Ella describe las terribles condiciones que soportó, trayendo una nueva vida a un mundo de peligro repentino y extremo.
“Tuve un embarazo complicado, y fui temprano a la maternidad para que el niño y yo estuviéramos bajo supervisión médica.
Cuando me desperté el 24 de febrero, la pantalla de mi teléfono estaba llena de mensajes de familiares. Incluso antes de leerlos, me di cuenta de que algo había sucedido.
Esa misma mañana tuve ligeras contracciones y por la tarde nos evacuaron por primera vez al refugio del sótano. Fue espantoso. Por la noche, no dormí.
Las contracciones se intensificaron y las noticias no dieron paz.
En la madrugada del 25 de febrero, un médico me examinó y me dijo que daría a luz ese día. Llamé a mi esposo a casa para que viniera.
Un viaje que normalmente toma 20 minutos tomó casi cuatro horas debido a las colas en la gasolinera, las tiendas y la farmacia.
Tuve suerte con el parto, no sucedió en el sótano, aunque algunas mujeres dieron a luz en una habitación habilitada para este propósito.
Empecé en la sala de partos pero me tuvieron que trasladar al quirófano para una cesárea. Más tarde, cuando sonaron las sirenas antiaéreas, el personal médico quiso evacuarme al sótano, pero me negué.
Debido al dolor, ni siquiera podía hablar, y mucho menos ir a ningún lado. El resto del tiempo estuve desconectado del mundo exterior, que probablemente fue la única vez que me olvidé de la guerra.
Miedo, fatiga y dolor.
Después de la operación, estuve en cuidados intensivos durante varias horas, sin anestesia. Estaba preocupada porque no sabía dónde estaban el bebé y mi esposo.
Mientras tanto, sonó otra sirena antiaérea y decidí bajar al sótano. Yo estaba en una camiseta desechable, sin zapatos, en una silla de ruedas, sosteniendo un catéter urinario.

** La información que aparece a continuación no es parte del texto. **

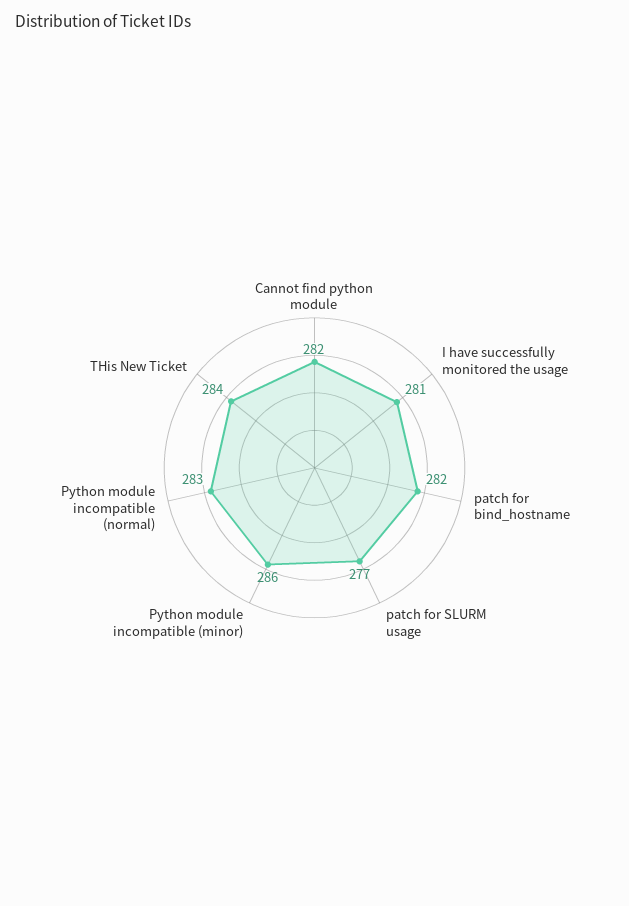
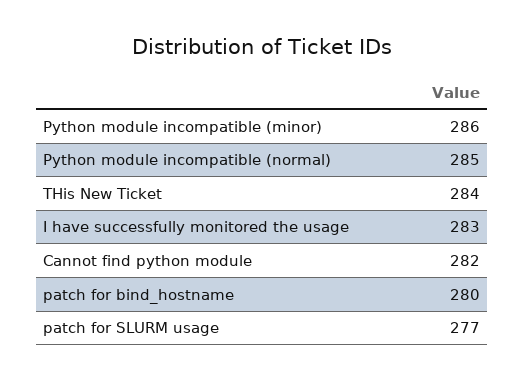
  {
    "Cannot find python module": 282,
-   "I have successfully monitored the usage": 281,
+   "I have successfully monitored the usage": 283,
-   "patch for bind_hostname": 282,
+   "patch for bind_hostname": 280,
    "patch for SLURM usage": 277,
    "Python module incompatible (minor)": 286,
-   "Python module incompatible (normal)": 283,
+   "Python module incompatible (normal)": 285,
    "THis New Ticket": 284
  }

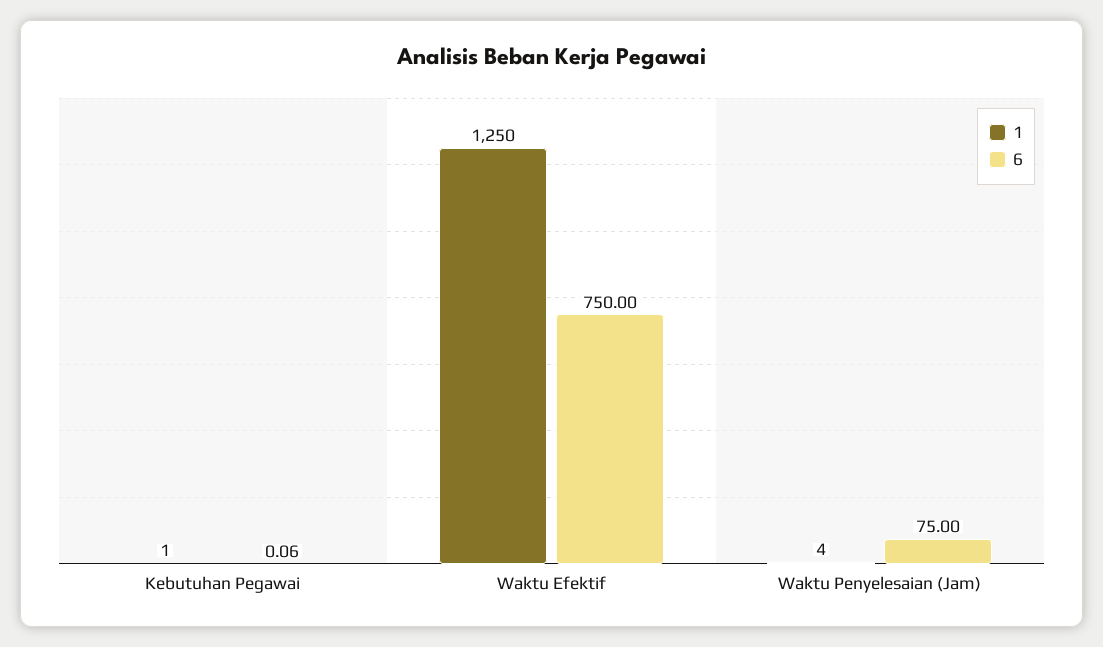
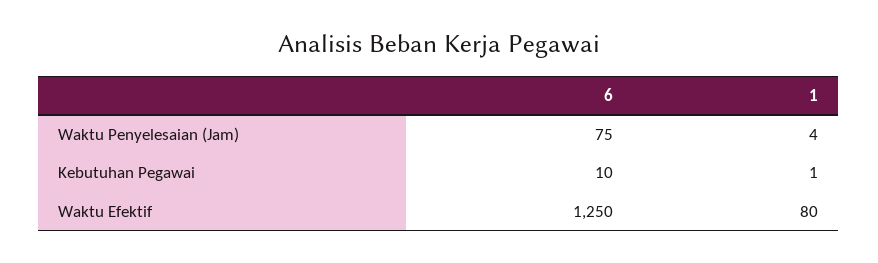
  {
    "1": {
      "Kebutuhan Pegawai": 1,
-     "Waktu Efektif": 1250,
+     "Waktu Efektif": 80,
      "Waktu Penyelesaian (Jam)": 4
    },
    "6": {
-     "Kebutuhan Pegawai": 0.06,
+     "Kebutuhan Pegawai": 10,
-     "Waktu Efektif": 750,
+     "Waktu Efektif": 1250,
      "Waktu Penyelesaian (Jam)": 75
    }
  }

Me cubrieron con una manta y me llevaron al refugio, donde vi por primera vez a mi hijo. Lo llamamos Arturo.
Sentí miedo, fatiga y dolor. El día después de la cirugía, subía a la sala de maternidad y volvía a bajar al sótano varias veces al día. Una y otra vez sonaba la sirena antiaérea.
Logré dormir una o dos horas al día. Pasamos la mayor parte del tiempo en el sótano sentados en sillas. Me duele la espalda de estar sentada y mis piernas todavía están hinchadas como una complicación del embarazo.
El agotamiento mitigó el miedo hasta que un proyectil golpeó un edificio de gran altura que podíamos ver desde nuestra ventana.
Mi esposo, Yurii, ayudó, cuidándonos a mí y al recién nacido. El personal médico organizó comidas en el búnker y luego proporcionó camas.
Ayudaron a poner al bebé al pecho, compartieron medicamentos para bebés, me tomaron de la mano cuando tenía dificultades para caminar.
Me siento seguro en la capital, hay suficientes albergues y las autoridades me envían información oportuna. Mi esposo arregló un rincón para que nos quedáramos en el sótano de nuestra casa.
Nací y crecí aquí en Kiev, no tengo otro hogar. No nos vamos a ir”.
Esta cuenta se basa en un artículo que apareció por primera vez en el sitio web de nuestros colegas en el Agencia de salud sexual y reproductiva de la ONU, UNFPA.